Introduction to AWS Batch
Amazon Web Services is a subsidiary of Amazon.com that provides on-demand cloud computing platforms to individuals, companies, and governments, on a paid subscription basis.
What is Cloud Computing?
Cloud computing is the on-demand delivery of compute power, database storage, applications, and other IT resources through a cloud services platform via the internet with pay-as-you-go pricing.
Amazon web services provide a very rich ecosystem of cloud-based services. AWS Batch is one of them. In this post, we will discuss what is AWS Batch and it’s components.

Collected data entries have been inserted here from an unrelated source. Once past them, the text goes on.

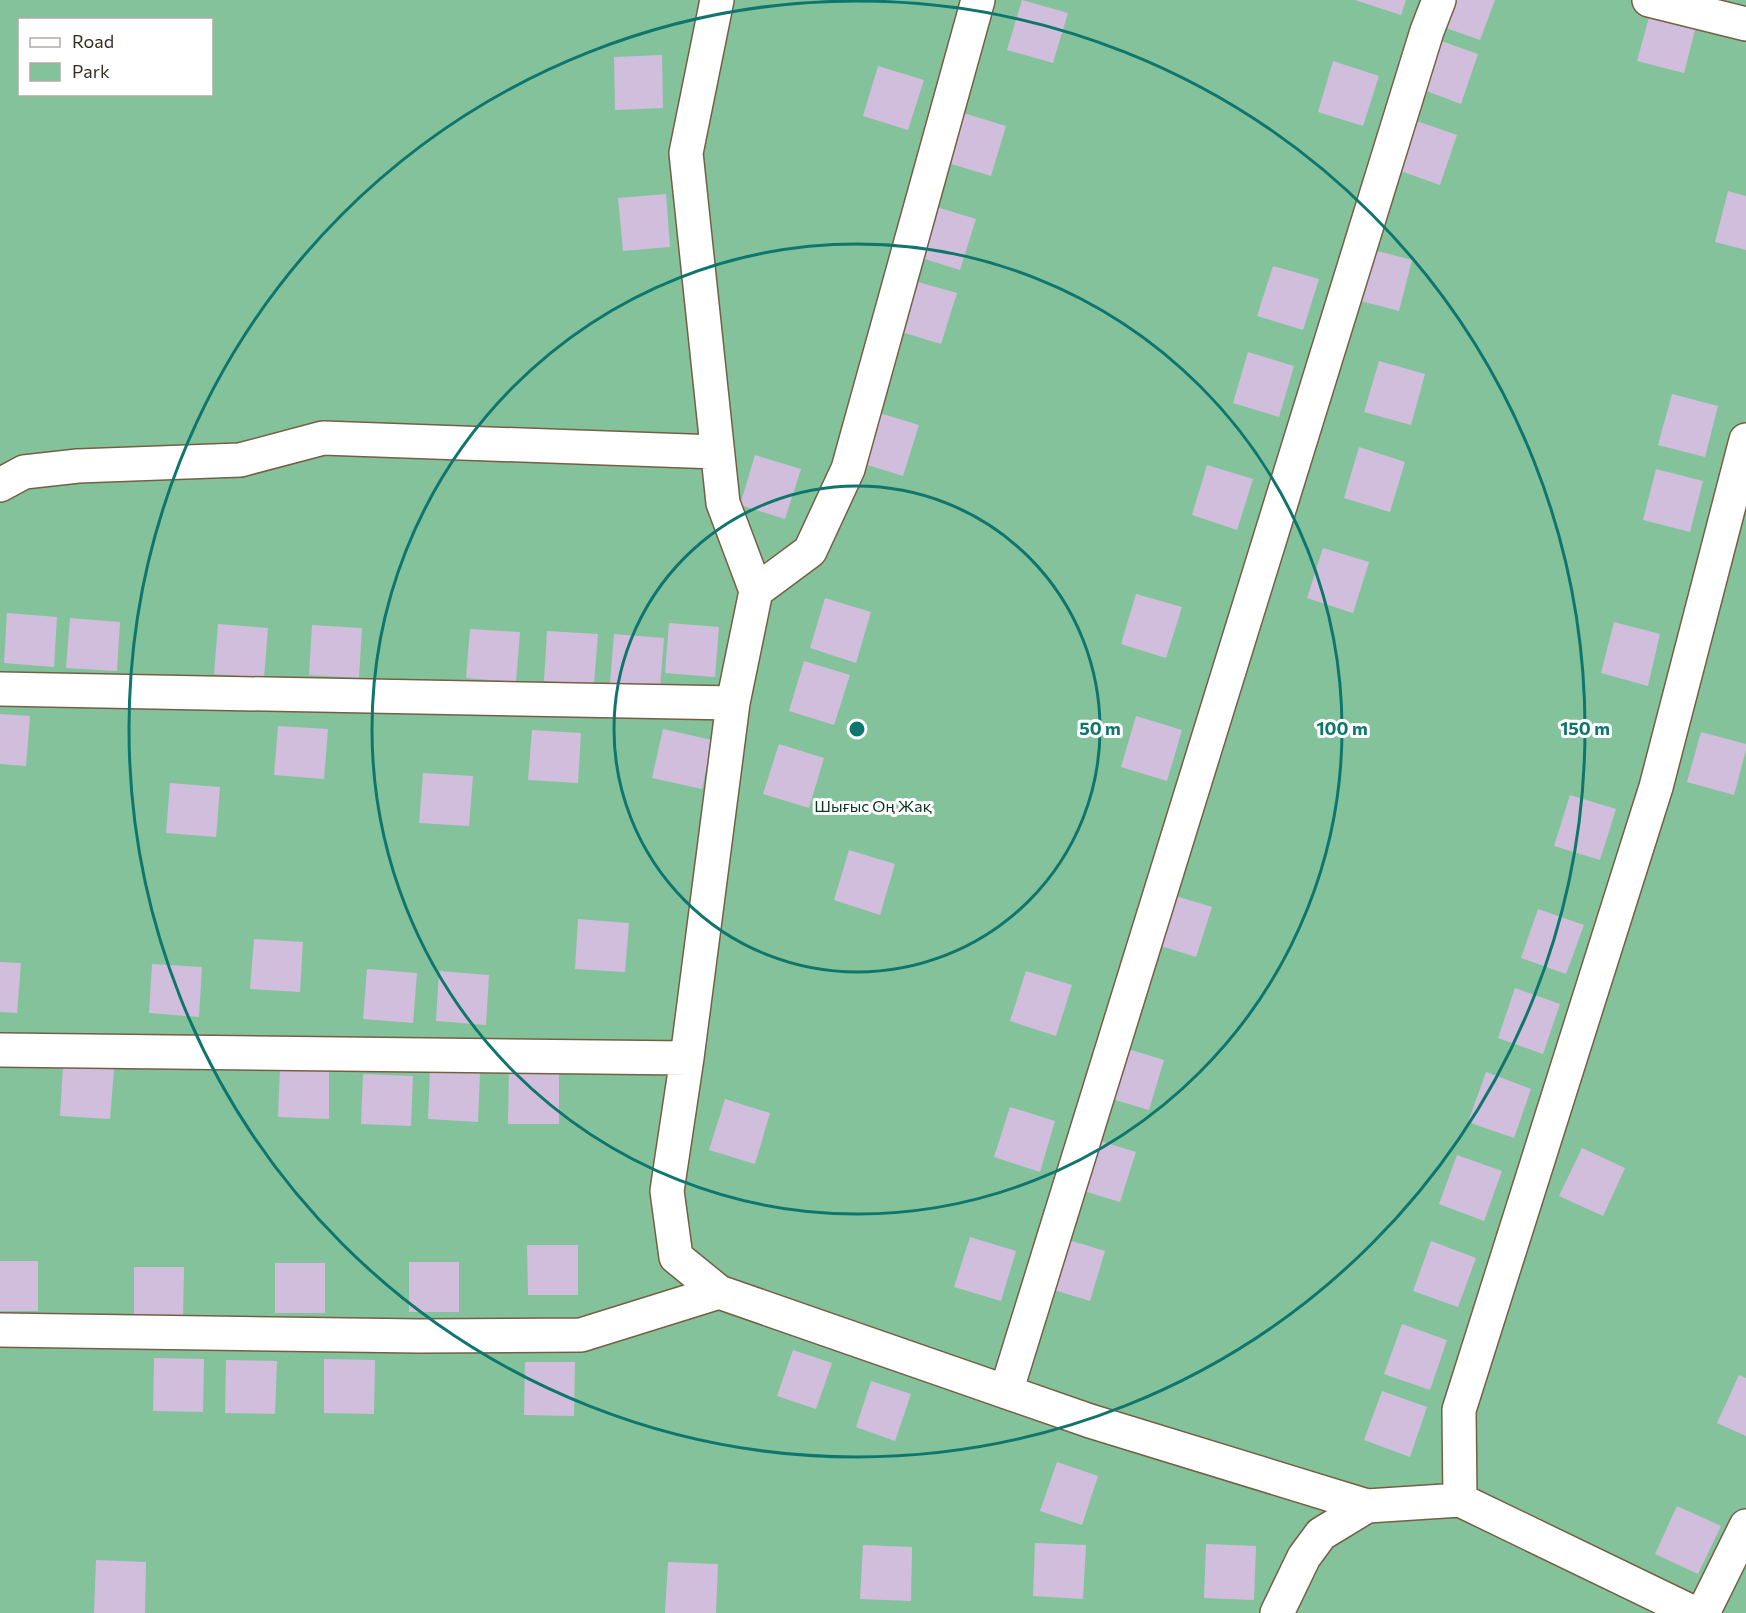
<svg xmlns="http://www.w3.org/2000/svg" width="1746" height="1613" font-family="Commissioner,sans-serif">
<style>
.green{fill:#84c29c;fill-rule:evenodd}
.building{fill:#d1bedd}
.lines{fill:none;stroke-linecap:round;stroke-linejoin:round}
.minor-casing{stroke:#745f44;stroke-width:36}
.minor{stroke:#fff;stroke-width:33}
.ring{fill:none;stroke:#0f766e;stroke-width:3}
.labels{text-anchor:middle;stroke-width:6;stroke-linejoin:round;paint-order:stroke}
.park-label{font-size:16px;fill:#0b3520;stroke:#fff}
.centre{fill:#0f766e;stroke:#fff;stroke-width:3}
.ring-label{font-size:18px;text-anchor:middle;font-weight:bold;fill:#0f766e;stroke:#fff;stroke-width:6;stroke-linejoin:round;paint-order:stroke}
</style>
<rect width="100%" height="100%" fill="#f6ddbf"/>
<path class="green" d="M0,0h1746v1613h-1746zM20,20h192v74h-192z"/>
<path class="building" d="M1022,0l46,13 -15,50 -46,-13z
M1355,0h51l-5,15z
M1444,0h51l-15,40 -45,-16z
M1651,10l46,12 -13,51 -47,-12z
M1433,38l45,16 -17,50 -45,-17z
M662,55l1,53 -48,2 -1,-53z
M1333,61l46,15 -16,50 -45,-14z
M878,66l46,14 -16,50 -45,-14z
M960,112l46,14 -15,50 -46,-14z
M1411,119l46,16 -17,50 -45,-16z
M1728,191l18,5v54l-31,-8z
M666,194l4,53 -47,4 -5,-53z
M930,205l46,14 -16,51 -45,-14z
M1366,248l46,12 -13,51 -46,-12z
M1273,266l46,13 -16,51 -46,-14z
M911,280l46,13 -16,51 -46,-14z
M1248,352l46,14 -15,51 -46,-14z
M1379,361l46,13 -14,51 -47,-13z
M1672,394l46,12 -13,51 -47,-12z
M873,411l46,14 -16,51 -45,-14z
M1359,447l46,15 -15,50 -46,-14z
M755,455l46,14 -16,50 -45,-14z
M1207,465l46,14 -16,51 -45,-15z
M1656,469l47,12 -13,51 -47,-12z
M1323,548l46,14 -16,51 -46,-15z
M1136,594l46,13 -16,51 -45,-14z
M825,598l46,14 -15,51 -46,-15z
M7,613l50,4 -3,50 -50,-4z
M70,618l50,4 -3,49 -51,-3z
M1614,622l46,12 -12,52 -47,-13z
M669,623l50,4 -4,50 -50,-4z
M218,624l50,4 -4,50 -50,-4z
M312,625l50,3 -3,50 -50,-3z
M470,629l50,3 -4,50 -50,-4z
M547,631l51,3 -4,50 -50,-3z
M614,634l50,4 -4,50 -50,-4z
M804,661l46,14 -16,50 -45,-14z
M0,714l30,2 -4,50 -26,-2z
M1136,716l46,14 -15,51 -46,-14z
M278,726l50,3 -4,50 -50,-4z
M663,729l49,11 -10,49 -50,-11z
M532,730l49,3 -3,50 -50,-3z
M1701,732l45,12v6l-12,45 -47,-13z
M779,744l45,14 -15,50 -46,-14z
M423,773l50,3 -4,50 -50,-3z
M170,783l50,4 -4,50 -50,-4z
M1570,795l46,14 -16,51 -46,-14z
M849,850l46,14 -15,51 -46,-15z
M1166,893l46,14 -16,50 -45,-14z
M1538,909l46,16 -18,49 -45,-16z
M578,919l51,4 -4,49 -50,-3z
M254,939l49,3 -3,50 -50,-3z
M0,962l21,1 -4,50 -17,-1z
M152,964l50,3 -3,50 -50,-4z
M367,969l50,4 -4,50 -50,-4z
M439,971l50,4 -3,50 -50,-4z
M1026,971l46,14 -16,51 -46,-15z
M1515,988l45,16 -17,50 -45,-16z
M1118,1046l46,14 -15,50 -47,-14z
M63,1066l51,3 -4,50 -50,-3z
M280,1068l49,1v50l-51,-2z
M430,1070l50,2 -2,50 -50,-3z
M1486,1072l45,17 -17,49 -46,-16z
M509,1073l50,1v50h-51z
M363,1074l50,2 -2,50 -50,-2z
M725,1099l45,14 -15,51 -46,-14z
M1010,1107l45,14 -15,51 -46,-15z
M1090,1138l46,14 -16,50 -46,-14z
M1582,1148l43,20 -22,48 -44,-20z
M1457,1155l45,16 -18,50 -45,-17z
M970,1237l46,14 -15,50 -47,-14z
M1059,1237l46,14 -15,50 -46,-14z
M1431,1241l45,17 -18,49 -45,-16z
M527,1245h51v50h-50z
M0,1261h38v50h-38z
M409,1262h50v50h-50z
M275,1263h50v50h-50z
M134,1267h50l-1,50h-49z
M1402,1324l45,16 -17,50 -46,-16z
M793,1350l39,13 -16,46 -39,-13z
M154,1358l50,1 -1,53 -50,-1z
M324,1359l51,1 -1,54 -50,-1z
M226,1360l51,1 -2,53 -50,-1z
M525,1362h50l-1,54 -50,-1z
M1739,1375l7,3v58l-29,-13z
M871,1381l40,13 -16,47 -39,-14z
M1382,1391l45,16 -17,50 -46,-17z
M1057,1462l41,14 -16,49 -42,-14z
M1677,1506l44,20 -23,48 -43,-20z
M1035,1543l51,2 -3,54 -50,-3z
M1206,1544l50,2 -2,54 -50,-2z
M863,1545l49,2 -1,54 -51,-2z
M96,1560l50,2 -1,51h-51z
M668,1562l50,2 -2,49h-51z"/>
<g class="lines">
<g class="minor-casing">
<path id="minor" d="M717,0l-31,153 37,350 33,88 -23,112 -46,355 -20,133 9,66 43,35 371,129 277,85 93,-6
M1649,0l97,24
M0,485l24,-13 54,-6 162,-6 83,-22 394,14
M756,591l54,-40 38,-82 130,-469
M0,689l733,14
M0,1050l687,8
M0,1330l420,6 161,-1 138,-43
M1006,1392l421,-1361 12,-31
M1277,1613l27,-56 17,-23 46,-28
M1694,1613l-234,-113 -1,-90 197,-623 90,-347
M1703,1613l43,-87"/>
</g>
<use href="#minor" class="minor"/>
</g>
<g class="ring">
<circle cx="857" cy="729" r="243"/>
<circle cx="857" cy="729" r="485"/>
<circle cx="857" cy="729" r="728"/>
</g>
<g class="labels">
<g class="park-label">
<text x="873" y="812">Шығыс Оң Жақ</text>
</g>
</g>
<circle cx="857" cy="729" r="9" class="centre"/>
<g class="ring-label">
<text x="1100" y="735">50 m</text>
<text x="1342" y="735">100 m</text>
<text x="1585" y="735">150 m</text>
</g>
<rect x="18" y="18" width="195" height="78" fill="#ffffff" stroke="#afaba6" stroke-width="1.5"/>
<rect x="30" y="38" width="30" height="9" fill="#ffffff" stroke="#afaba6" stroke-width="1.5"/>
<text x="72" y="48" font-size="18" fill="#362d21">Road</text>
<rect x="30" y="63" width="30" height="18" fill="#84c29c" stroke="#afaba6" stroke-width="1.5"/>
<text x="72" y="78" font-size="18" fill="#362d21">Park</text>
</svg>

As the name suggests, AWS Batch allows the user to run their workloads on Amazon Web Services cloud in batches. Developers all across the globe use batch computing to get their job done. The practice of batch computing enables practitioners to efficiently access a large amount of computing capability. One of the well-known facts about cloud computing services these days is that they are very user-friendly in terms of ease of use and efficiency. AWS batch is no different, it allows the user to enjoy the services without worrying about configuring and managing the necessary infrastructure. The AWS Batch service can quickly allocate the required resources when new jobs are submitted. The allocation of resource is done in such a manner that, the overall compute cost is minimized. The whole process is managed in such a way that, there is no effect on the delivery time of the results.
On AWS Batch platform, the user can run their batch computing based workload of any size. The AWS Batch is very flexible in its operation. It automatically allocates the required resources based on the scale of the job. All these allocations of resources are done in an optimized way. The user does not require to have the batch computing software and tools to be installed on their system. This enables the user to freely focus on solving the problem at hand and analyzing the results.
Components of AWS Batch –
The four important components of AWS Batch are :
Let’s discuss each of these components in detail.
Jobs : A job is a unit of executable that is submitted to the AWS Batch. It is similar to a Linux executable or a shell script. Just like other jobs, a job in AWS Batch has a name and it runs in your compute environment as a containerized application on an Amazon EC2 instance. An AWS Batch job can also refer to other running jobs and identify them by their name or ID. One job can be dependent on the successful completion of the other job.
Job Definitions : Job definitions contain the specifics of the given job at hand. It indicates how the jobs are to be run. Every job requires some resource to finish execution, and the job definition is responsible for keeping track of the resources. The user can specify the memory as well as the processing requirements of the given job. The job definition can also handle various aspects of the AWS Batch job for persistent storage. Some of those aspects are container properties, environment variables and the mount points.
Job Queues : Job Queues, the name says it all. If you are familiar with job handling in operating system, then you will find it quite easy to understand. Just like an Operating System job, an AWS Batch job, is also submitted to a particular queue before it can be executed. A scheduling algorithm runs and schedules the given job onto a compute environment for execution. While submitting the ASW Batch jobs, you can also assign priorities to it. We can assign priorities to job queue as well. A time sensitive job can be assigned to a high priority queue and a job can be assigned to a low priority queue when that particular job can execute anytime when the resources are cheaper.
Compute Environment: It consists of both the managed as well as unmanaged resources that are required to run an AWS Batch job. As the name suggests, the managed compute environments allow the user to specify the desired type of the instance. AWS also provides the flexibility to a user to manage their own compute environment. In which case, the user is responsible for managing the instances in the Amazon ECS Cluster.